Subject: GU: West turns blind eye as Indonesia's brutal military escapes justice

Received from Joyo Indonesia News

Guardian Weekly [UK] August 29, 2002

Inside Asia

West turns blind eye as Indonesia's brutal military escapes justice

John Aglionby

For anyone who is not in Indonesia's military it must be hard to understand why Colonel Herman Sedyono is not in jail. There are many eye witnesses who can attest to his involvement in the reign of terror wrought by the Indonesian forces and locally recruited East Timorese militias in and around the town of Suai before and after the territory voted to separate from Jakarta in August 1999.

Col Sedyono, who was the chief administrator of the town and surrounding district at the time, is most specifically implicated in a massacre of about 30 people, including three priests, in the town's church after the result of the ballot was announced.

According to Ian Martin, who was head of the United Nations mission organising the East Timor referendum, his conviction should have been all but a formality. "That was the worst individual massacre in East Timor in 1999," he said. "If you were going to get convictions of Indonesian military officers systematically acting with the militias to murder East Timorese, that was the case par excellence."

Yet Indonesia's ad hoc human rights tribunal, created to prosecute the 18 soldiers, police officers, militia leaders and civilian officials indicted for alleged crimes in the destruction, decided to acquit Col Sedyono and four senior colleagues of all charges.

While the absurdity of the verdict can be dissected, it is highlighted by the fact that Col Sedyono's superior, the civilian governor Abilio Soares (an East Timorese), was convicted the previous day for not preventing his subordinates from participating in crimes against humanity.

Most observers believe that a deal has been done, and that while others are expendable the military, for the most part, will get off the hook thanks to its strong political clout. Thirteen trials are still ongoing, and no independent observers expect future verdicts to veer far from the path laid down by the first batch.

What is more worrying for human rights activists hoping to see the brutal Indonesian military end its decades-long ability to act with impunity is that the charades being played out in the sweltering Jakarta courtrooms are not the only indications that the armed forces are being rehabilitated without having to undergo the expected radical reform.

More than 3,000km northwest of Timor lies Aceh, the province on the northern tip of Sumatra where separatists have been fighting for the past 26 years. Thousands of innocent civilians have been killed, mostly in the past decade, and many more have known torture, abuse and destruction of their property at the hands of the military - all in the name of suppressing the rebels. Only a handful of perpetrators of crimes against humanity have been brought to justice, and few have received punishments fitting their crimes. That record is unlikely to change while the government is desperately beholden to the military to end the Aceh crisis.

This month the Indonesian cabinet gave the separatists until the end of the Islamic fasting month, or 15 weeks, to accept the wide-ranging autonomy given to the province last year as the final solution.
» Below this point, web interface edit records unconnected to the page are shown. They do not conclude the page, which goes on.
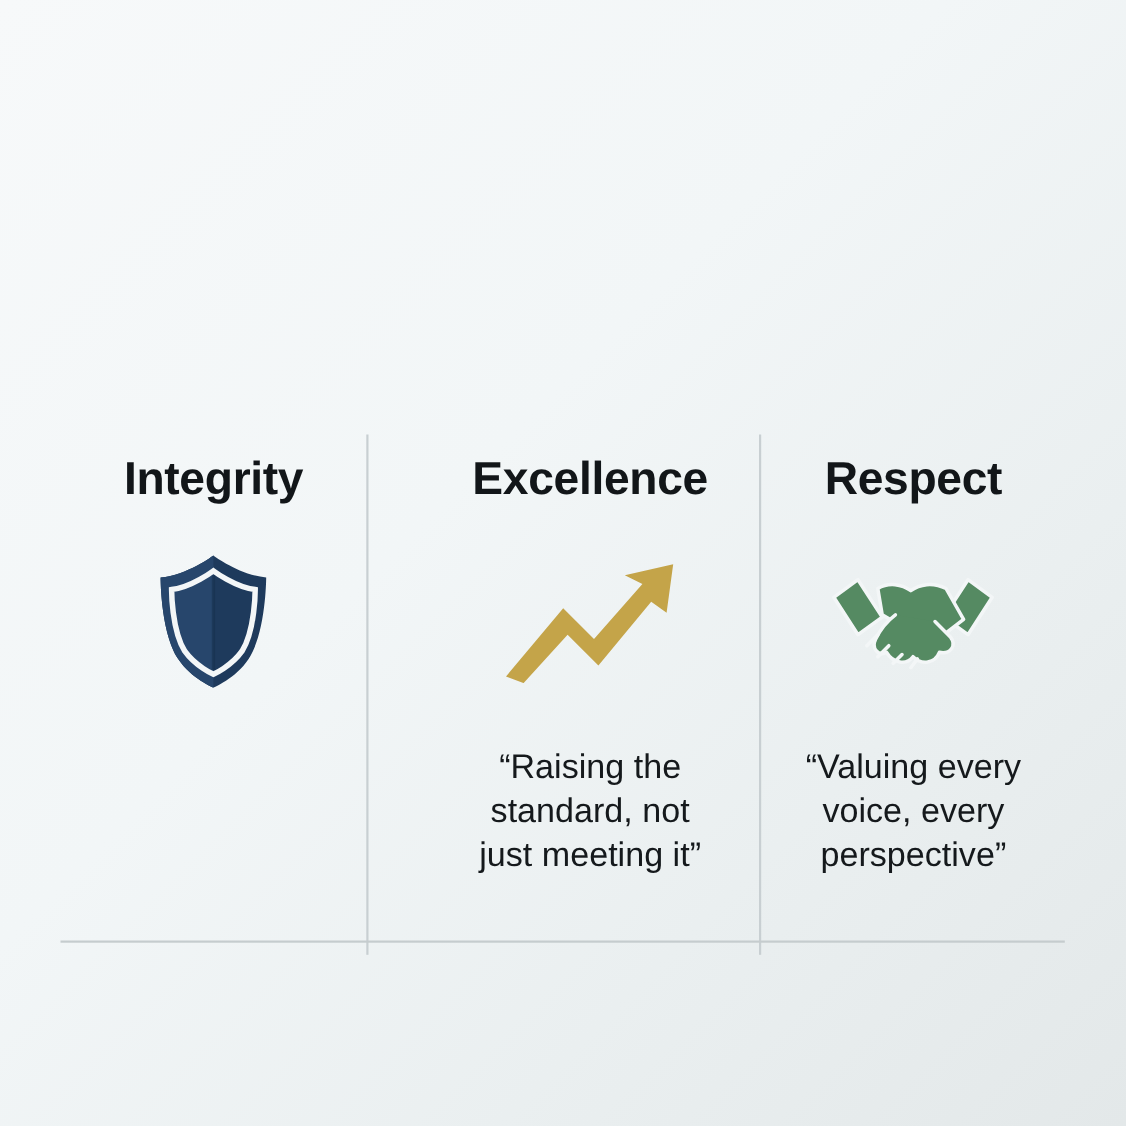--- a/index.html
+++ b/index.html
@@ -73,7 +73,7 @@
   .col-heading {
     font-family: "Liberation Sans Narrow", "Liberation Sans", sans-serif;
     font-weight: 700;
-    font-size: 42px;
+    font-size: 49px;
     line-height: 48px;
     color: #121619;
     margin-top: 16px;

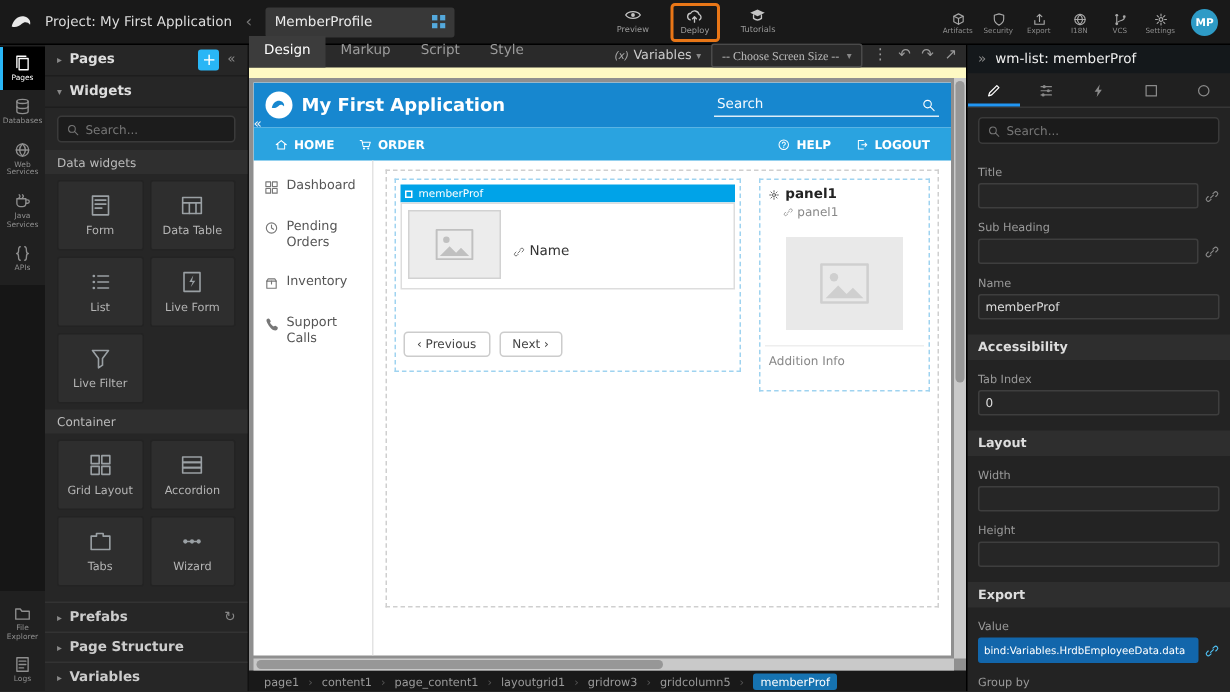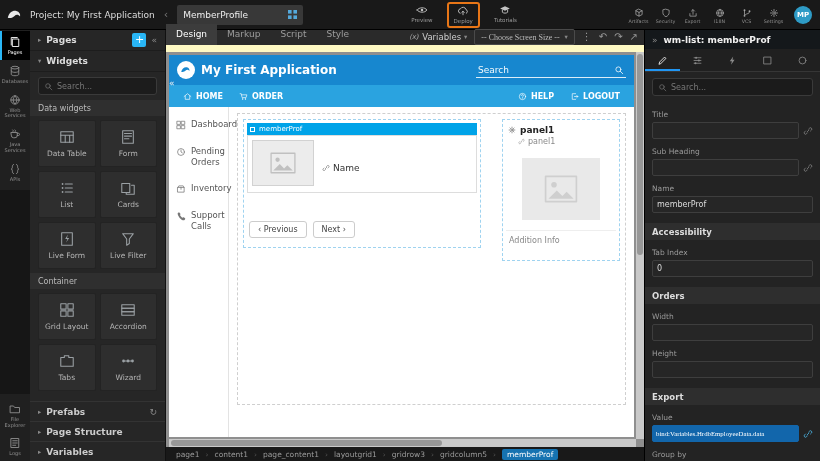--- a/index.html
+++ b/index.html
@@ -133,7 +133,7 @@
   .props{width:176px;flex:0 0 176px;background:#232323;border-left:1px solid #000;display:flex;flex-direction:column;color:#ccc;overflow:hidden;}
   .props-hd{height:19px;flex:0 0 19px;background:#14181b;display:flex;align-items:center;gap:6px;padding:0 7px;}
   .props-hd .chev{color:#8a8a8a;font-size:9px;}
-  .props-title{font-size:9px;font-weight:bold;color:#f0f0f0;white-space:nowrap;}
+  .props-title{font-size:9px;font-weight:normal;color:#f0f0f0;white-space:nowrap;}
   .ptabs{height:23px;flex:0 0 23px;display:flex;border-bottom:1px solid #363636;background:#202020;}
   .ptab{flex:1;display:flex;align-items:center;justify-content:center;color:#8a8a8a;}
   .ptab svg{width:11px;height:11px;}

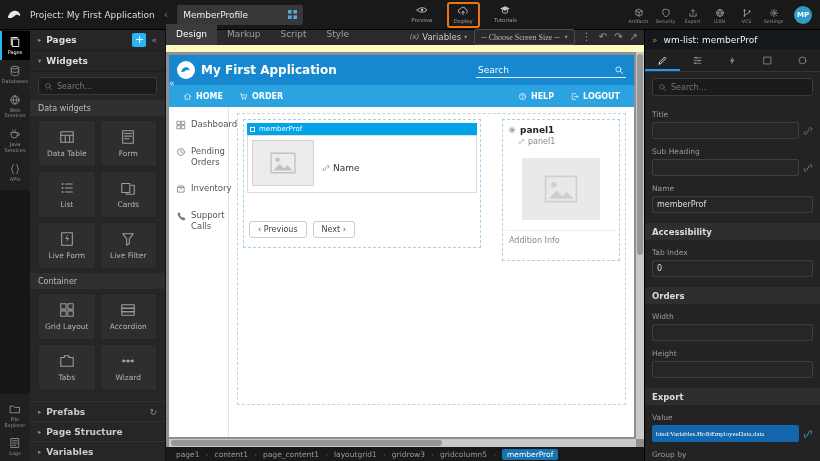--- a/index.html
+++ b/index.html
@@ -98,7 +98,7 @@
   .pnav-item svg{width:9px;height:9px;}
   .pnav-right{margin-left:auto;display:flex;height:100%;}
   .pbody{flex:1;display:flex;min-height:0;}
-  .pmenu{width:60px;border-right:1px solid #e3e3e3;padding:12px 7px;display:flex;flex-direction:column;gap:16px;}
+  .pmenu{width:80px;border-right:1px solid #e3e3e3;padding:12px 7px;display:flex;flex-direction:column;gap:16px;}
   .pmenu-item{display:flex;gap:5px;color:#555;font-size:8.5px;line-height:1.25;align-items:flex-start;}
   .pmenu-item svg{width:10px;height:10px;flex:0 0 auto;color:#777;margin-top:1px;}
   .pmain{flex:1;padding:6px 8px;min-width:0;}

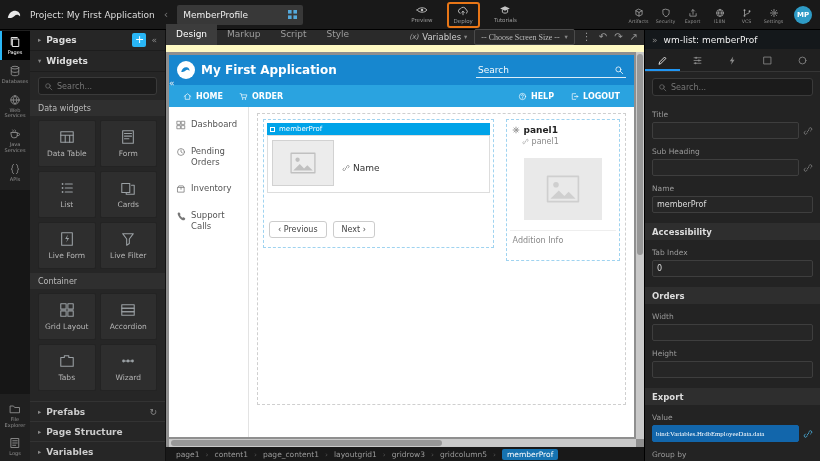--- a/index.html
+++ b/index.html
@@ -360,20 +360,20 @@
         <div class="tile">
           <span>
               <svg viewBox="0 0 18 18">
+                <rect x="3" y="2" width="12" height="14" fill="none" stroke="currentColor"></rect>
+                <path d="M5 5h8M5 8h8M5 11h5" fill="none" stroke="currentColor"></path>
+              </svg>
+            </span>
+          <span class="tlabel">Form</span>
+        </div>
+        <div class="tile">
+          <span>
+              <svg viewBox="0 0 18 18">
                 <rect x="2" y="3" width="14" height="12" fill="none" stroke="currentColor"></rect>
                 <path d="M2 7h14M7 7v8M12 7v8" fill="none" stroke="currentColor"></path>
               </svg>
             </span>
           <span class="tlabel">Data Table</span>
-        </div>
-        <div class="tile">
-          <span>
-              <svg viewBox="0 0 18 18">
-                <rect x="3" y="2" width="12" height="14" fill="none" stroke="currentColor"></rect>
-                <path d="M5 5h8M5 8h8M5 11h5" fill="none" stroke="currentColor"></path>
-              </svg>
-            </span>
-          <span class="tlabel">Form</span>
         </div>
         <div class="tile">
           <span>

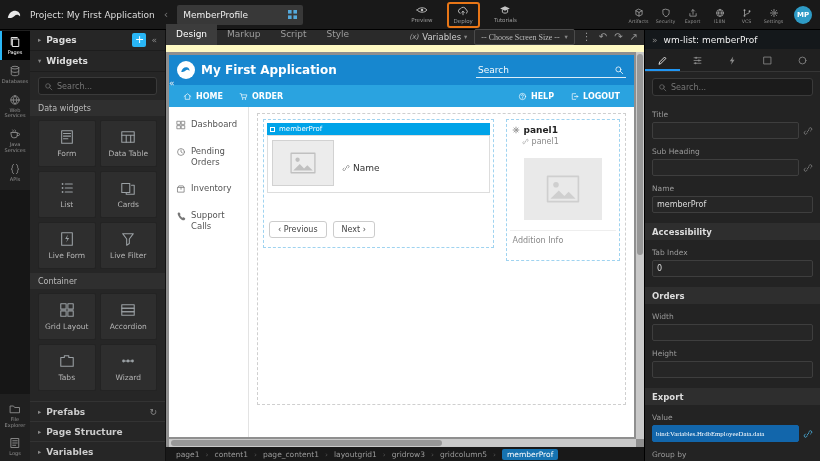--- a/index.html
+++ b/index.html
@@ -385,15 +385,6 @@
               </svg>
             </span>
           <span class="tlabel">List</span>
-        </div>
-        <div class="tile">
-          <span>
-              <svg viewBox="0 0 18 18">
-                <rect x="2" y="4" width="9" height="10" fill="none" stroke="currentColor"></rect>
-                <path d="M13 6h3v10H7v-2" fill="none" stroke="currentColor"></path>
-              </svg>
-            </span>
-          <span class="tlabel">Cards</span>
         </div>
         <div class="tile">
           <span>

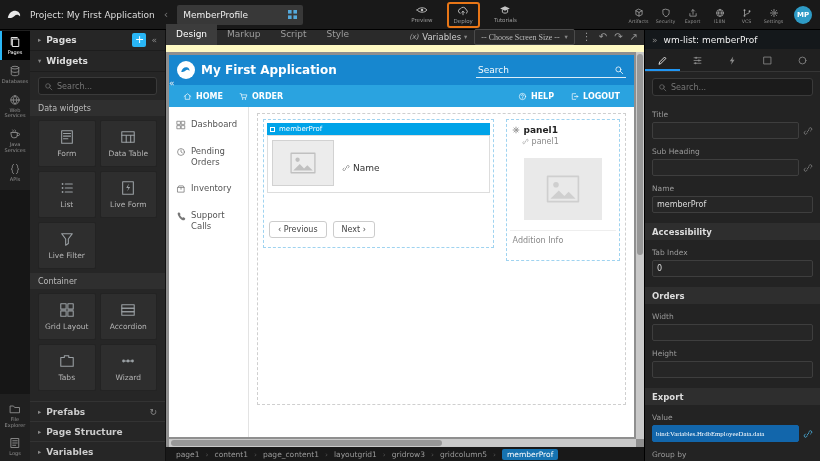--- a/index.html
+++ b/index.html
@@ -768,7 +768,7 @@
           <input class="pinput" value="0" style="">
         </div>
 
-        <div class="psec">Orders</div>
+        <div class="psec">Layout</div>
         <div class="plabel">Width</div>
         <div class="pctl">
           <input class="pinput" style="">

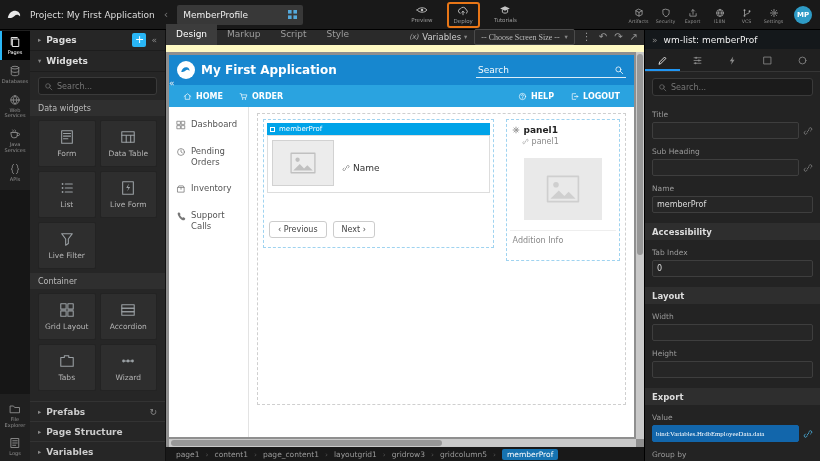--- a/index.html
+++ b/index.html
@@ -146,7 +146,7 @@
   .plabel{font-size:7.5px;color:#9a9a9a;margin:8px 0 3px;}
   .pctl{display:flex;align-items:center;gap:4px;}
   .pinput{flex:1;height:17px;background:#262626;border:1px solid #3e3e3e;border-radius:2px;color:#ddd;font-size:8px;padding:0 4px;outline:0;min-width:0;}
-  .pinput.bound{background:#1266ab;border-color:#1266ab;color:#fff;font-size:6.8px;padding:0 3px;font-family:Liberation Serif, serif;}
+  .pinput.bound{background:#1266ab;border-color:#1266ab;color:#fff;font-size:6.8px;padding:0 3px;}
   .bindbtn{color:#8a8a8a;display:flex;flex:0 0 auto;}
   .bindbtn svg{width:10px;height:10px;}
   .bindbtn.blue{color:#4fc3f7;}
If they refuse they face the imposition of martial law and an even more intensive military operation than that already in progress by the 30,000 troops in the area.

The government's apparent desire to go in with all guns blazing is perhaps best demonstrated by its reticence to attend peace talks organised by the Switzerland-based Henri Dunant Centre, which is mediating between the two sides. Considering the brutality of the last period of martial law in Aceh, from 1991 to 1998, such an apparently unstoppable rush to deliver more of the same should be ringing warning bells internationally. But it is not doing so, and for one important reason: the United States wants to keep Indonesia, the world's most populous Muslim nation, on side in its global war on terror.

For proof one only need turn to the opinion delivered by the US state department's senior lawyer in the case of 11 Acehnese who are suing the world's largest oil company, Exxon Mobil, for involvement in alleged human rights abuses in and around its massive gas plant in Aceh. When asked by the judge in the case - which is being heard in the US - to assess what implications it might have on US-Indonesian relations, the lawyer, William Taft, said the department was always concerned about allegations of human rights abuses.

But in what the Indonesian military can only view as a green light to go forth and oppress he added: "US counter-terrorist initiatives could be imperiled in numerous ways if Indonesia and its officials curtailed cooperation in response to perceived disrespect for its sovereign interests."

Without waiting for meaningful reform, Washington is also starting to roll back the almost complete curtailment of military-to-military relations, although, to be fair, full ties and arms sales are still far from being re-established. No other nation is sounding the alarm either, preferring to take a wait-and-see approach. Such appeasement is likely to play right into the Indonesian military's hands; it is masterful at doing just enough to avoid international opprobrium while having a virtual free rein on the ground.

The lone dissenting voice is that of the UN's human rights chief, Mary Robinson, who said last weekend while in East Timor that she was dissatisfied by the tribunal verdicts in Jakarta and would probably be calling for an international tribunal.

How far her campaign gets in the next few months will speak volumes about how necessary the generals in Jakarta feel it is to change their ways.